If anyone asked me what my guiltiest pleasure was, I would have to say Tarantino movies. Being fully aware of the controversial notoriety of both the films and Tarantino himself, I do hesitate to admit my love of these movies, now regarded on TikTok as red flags of a pretentious “film bro”. 

It was only a few months ago that I first started watching his movies, though I’ve been aware of his infamous reputation for quite some time. Why does he have so much violence, blend so many genres, choose the music, actors, and angles he does? Because he can; that is his specific vision.  Indeed, from interviews with Tarantino, you get the notion that when he has a specific image in mind, that’s the image he will get. Does that make him a visionary or a megalomaniac? Let us say both, for now. 

I feel like his movies are very “art for art’s sake.” I enjoy watching them, and yes there is gory violence, racial slurs, and feet abound, making you wonder if the director is a racist sadist with a very specific fetish, but at the end of the day the films are fiction. You are very aware that you are watching a movie because of the cartoonish violence, inventive camera angles, and rambunctious dialogue. Largely, his stories are populated by dubious, twisted, anti-moralist characters that do horrid things because their lives, jobs and characters require it. 

I’ve watched all of his movies, bar Death Proof, so I’m going to rate what I have seen. Spoiler alert!

9 – The Hateful Eight

Though the filming is less active than past movies, it has the gimmick of being shot in a 70 mm format that allows a wide view of the snow-covered vistas and intimate close ups of the suspicious characters. The dialogue is amazing, but I didn’t find this as gripping as his other work.

8 – Kill Bill Volume 2

It goes at quite a different pace to the first volume, with less of the action and Japanese cinematic influences. Some might say the death of Bill is anti-climactic, but I find it to bring The Bride’s revenge to a calm close, as she can now rest and be with her daughter.

7 – Reservoir Dogs

The one that started it all. We see non-linear storytelling, ridiculous amounts of blood, and angry white men; all things people probably most associate with Tarantino. But hey, the story was engaging, and I didn’t know what was going to happen next.   

6 – Pulp Fiction

The first Tarantino movie I saw, which is likely the same for most. It’s exciting to watch, the conversations veer from philosophical, to funny, to problematic. It is iconic, and the pairing of John Travolta and Samuel L. Jackson is magnetic. 

5 – Kill Bill Volume 1

An old-school action movie, seamlessly blended with anime, film noir, and Hong Kong cinema. Then there’s something I rarely see: A woman action hero fighting other equally skilled women, and compared to say Lara Croft, quite unsexualised. More women action movies please!

4 – Jackie Brown

UNDERRATED! Why isn’t this movie talked about more? Whilst borrowing from 70s blaxploitation movies, the clever plot is largely linear with well-built characters, and a romance that puts cinematically unseen people at the forefront.

3 – Django Unchained

It’s gruesome and hard to watch, but then again, it’s set in a horrific time period and confronts that reality. Jamie Foxx’s Django is great to watch. There are snappy camera shots, tense conversations, and punchy music. In a surprising fairy-tale ending, Django and Hildi ride off into the sunset.
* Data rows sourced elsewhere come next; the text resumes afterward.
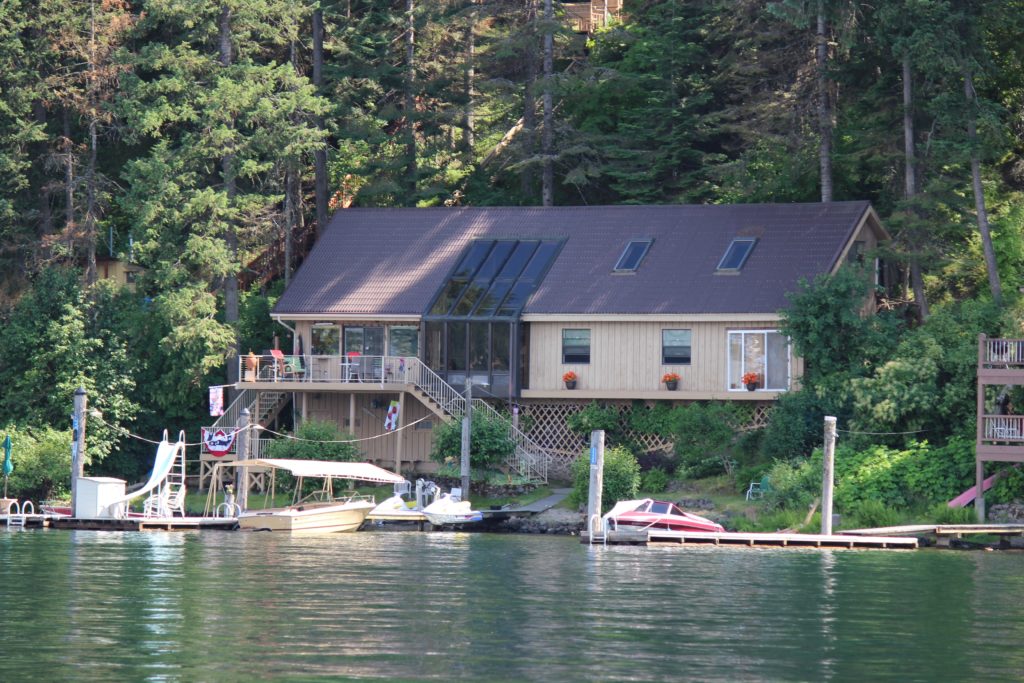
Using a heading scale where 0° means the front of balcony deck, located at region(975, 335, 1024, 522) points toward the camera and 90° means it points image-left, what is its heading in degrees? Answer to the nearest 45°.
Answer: approximately 0°

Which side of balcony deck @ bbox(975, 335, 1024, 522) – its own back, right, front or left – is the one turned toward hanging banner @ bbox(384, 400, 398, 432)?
right

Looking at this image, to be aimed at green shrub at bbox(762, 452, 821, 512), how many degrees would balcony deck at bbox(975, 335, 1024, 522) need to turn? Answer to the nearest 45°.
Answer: approximately 90° to its right

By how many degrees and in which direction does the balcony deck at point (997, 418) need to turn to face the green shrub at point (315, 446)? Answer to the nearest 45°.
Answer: approximately 90° to its right

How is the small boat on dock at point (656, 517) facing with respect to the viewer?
to the viewer's right

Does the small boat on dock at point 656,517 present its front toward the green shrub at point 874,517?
yes

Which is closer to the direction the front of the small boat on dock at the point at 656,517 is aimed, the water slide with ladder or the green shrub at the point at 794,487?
the green shrub

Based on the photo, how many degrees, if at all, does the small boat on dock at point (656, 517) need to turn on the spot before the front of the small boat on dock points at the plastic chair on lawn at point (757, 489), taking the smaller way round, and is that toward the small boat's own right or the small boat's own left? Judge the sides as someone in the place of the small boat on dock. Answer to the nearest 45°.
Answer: approximately 45° to the small boat's own left

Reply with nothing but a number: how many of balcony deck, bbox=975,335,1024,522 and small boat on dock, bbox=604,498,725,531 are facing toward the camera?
1

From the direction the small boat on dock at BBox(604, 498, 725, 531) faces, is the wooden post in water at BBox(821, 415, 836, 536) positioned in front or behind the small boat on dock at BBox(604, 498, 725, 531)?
in front

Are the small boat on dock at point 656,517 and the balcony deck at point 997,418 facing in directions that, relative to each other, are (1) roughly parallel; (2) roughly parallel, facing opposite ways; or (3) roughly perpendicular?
roughly perpendicular

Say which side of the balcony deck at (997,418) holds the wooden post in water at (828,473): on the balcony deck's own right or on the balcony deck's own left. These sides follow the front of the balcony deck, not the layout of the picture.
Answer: on the balcony deck's own right

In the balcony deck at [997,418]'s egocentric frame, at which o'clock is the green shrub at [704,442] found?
The green shrub is roughly at 4 o'clock from the balcony deck.
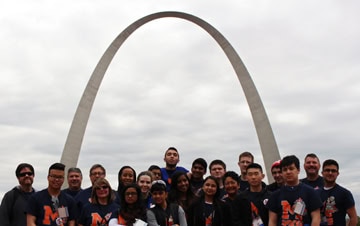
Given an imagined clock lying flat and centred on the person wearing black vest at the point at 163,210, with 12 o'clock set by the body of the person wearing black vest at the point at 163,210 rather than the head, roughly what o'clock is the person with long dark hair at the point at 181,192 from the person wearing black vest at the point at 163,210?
the person with long dark hair at the point at 181,192 is roughly at 7 o'clock from the person wearing black vest at the point at 163,210.

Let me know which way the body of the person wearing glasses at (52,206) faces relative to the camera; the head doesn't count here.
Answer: toward the camera

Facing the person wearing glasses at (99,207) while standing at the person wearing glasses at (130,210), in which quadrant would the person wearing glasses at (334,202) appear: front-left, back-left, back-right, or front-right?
back-right

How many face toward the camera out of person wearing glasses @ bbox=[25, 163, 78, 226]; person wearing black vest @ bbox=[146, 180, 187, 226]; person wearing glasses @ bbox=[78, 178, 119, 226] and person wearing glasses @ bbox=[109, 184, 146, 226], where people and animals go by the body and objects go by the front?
4

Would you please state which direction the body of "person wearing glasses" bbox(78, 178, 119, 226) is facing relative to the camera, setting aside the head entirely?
toward the camera

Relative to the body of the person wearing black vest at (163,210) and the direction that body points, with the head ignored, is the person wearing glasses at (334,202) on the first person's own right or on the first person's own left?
on the first person's own left

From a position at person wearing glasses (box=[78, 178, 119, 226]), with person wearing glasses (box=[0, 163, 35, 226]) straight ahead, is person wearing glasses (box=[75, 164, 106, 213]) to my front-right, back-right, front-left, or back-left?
front-right

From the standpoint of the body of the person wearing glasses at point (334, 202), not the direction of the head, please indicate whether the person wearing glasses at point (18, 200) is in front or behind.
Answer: in front

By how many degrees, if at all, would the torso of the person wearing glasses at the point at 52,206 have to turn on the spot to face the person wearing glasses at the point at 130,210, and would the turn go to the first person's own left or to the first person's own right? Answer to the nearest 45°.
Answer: approximately 45° to the first person's own left

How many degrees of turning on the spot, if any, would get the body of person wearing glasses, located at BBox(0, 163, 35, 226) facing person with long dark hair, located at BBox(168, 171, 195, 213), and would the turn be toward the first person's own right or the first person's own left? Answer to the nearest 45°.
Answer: approximately 45° to the first person's own left

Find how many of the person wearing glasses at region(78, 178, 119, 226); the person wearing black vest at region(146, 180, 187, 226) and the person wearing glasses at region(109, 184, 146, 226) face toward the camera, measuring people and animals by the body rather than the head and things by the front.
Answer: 3

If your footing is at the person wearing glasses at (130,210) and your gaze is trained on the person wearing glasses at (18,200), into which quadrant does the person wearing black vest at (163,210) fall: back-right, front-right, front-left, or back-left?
back-right

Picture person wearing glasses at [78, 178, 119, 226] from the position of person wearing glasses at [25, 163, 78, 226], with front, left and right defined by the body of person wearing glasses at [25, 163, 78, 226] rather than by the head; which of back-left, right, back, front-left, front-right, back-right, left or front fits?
left
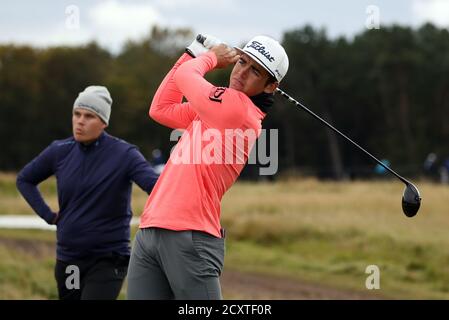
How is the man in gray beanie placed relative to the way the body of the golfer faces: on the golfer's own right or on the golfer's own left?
on the golfer's own right

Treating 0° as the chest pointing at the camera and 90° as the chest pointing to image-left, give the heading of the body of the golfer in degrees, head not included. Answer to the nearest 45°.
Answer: approximately 45°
2 – Once Upon a Time in Hollywood

I adore the music and sheer nostalgia of this slow-paced look at the dying Golden Age of Hollywood. The ominous presence of the Manson family looms behind this golden fairy-tale and the culminating fight scene packs a whole Tarantino movie’s worth of violence into just a few minutes. I do see this as one of Tarantino’s funniest movies, juxtaposing the light-hearted Sharon Tate character with the desperate Rick Dalton.

1 – Inglourious Basterds

I feel like Tarantino made this with the intent to show Hollywood elites just exactly what he is capable of, by subverting the favoured Academy genre of war period dramas. It’s true to say that the first scene is one of Tarantino’s best and again, Christoph Waltz is captivating and terrifying as the “Jew Hunter”. It’s a fresh, fantastical creation.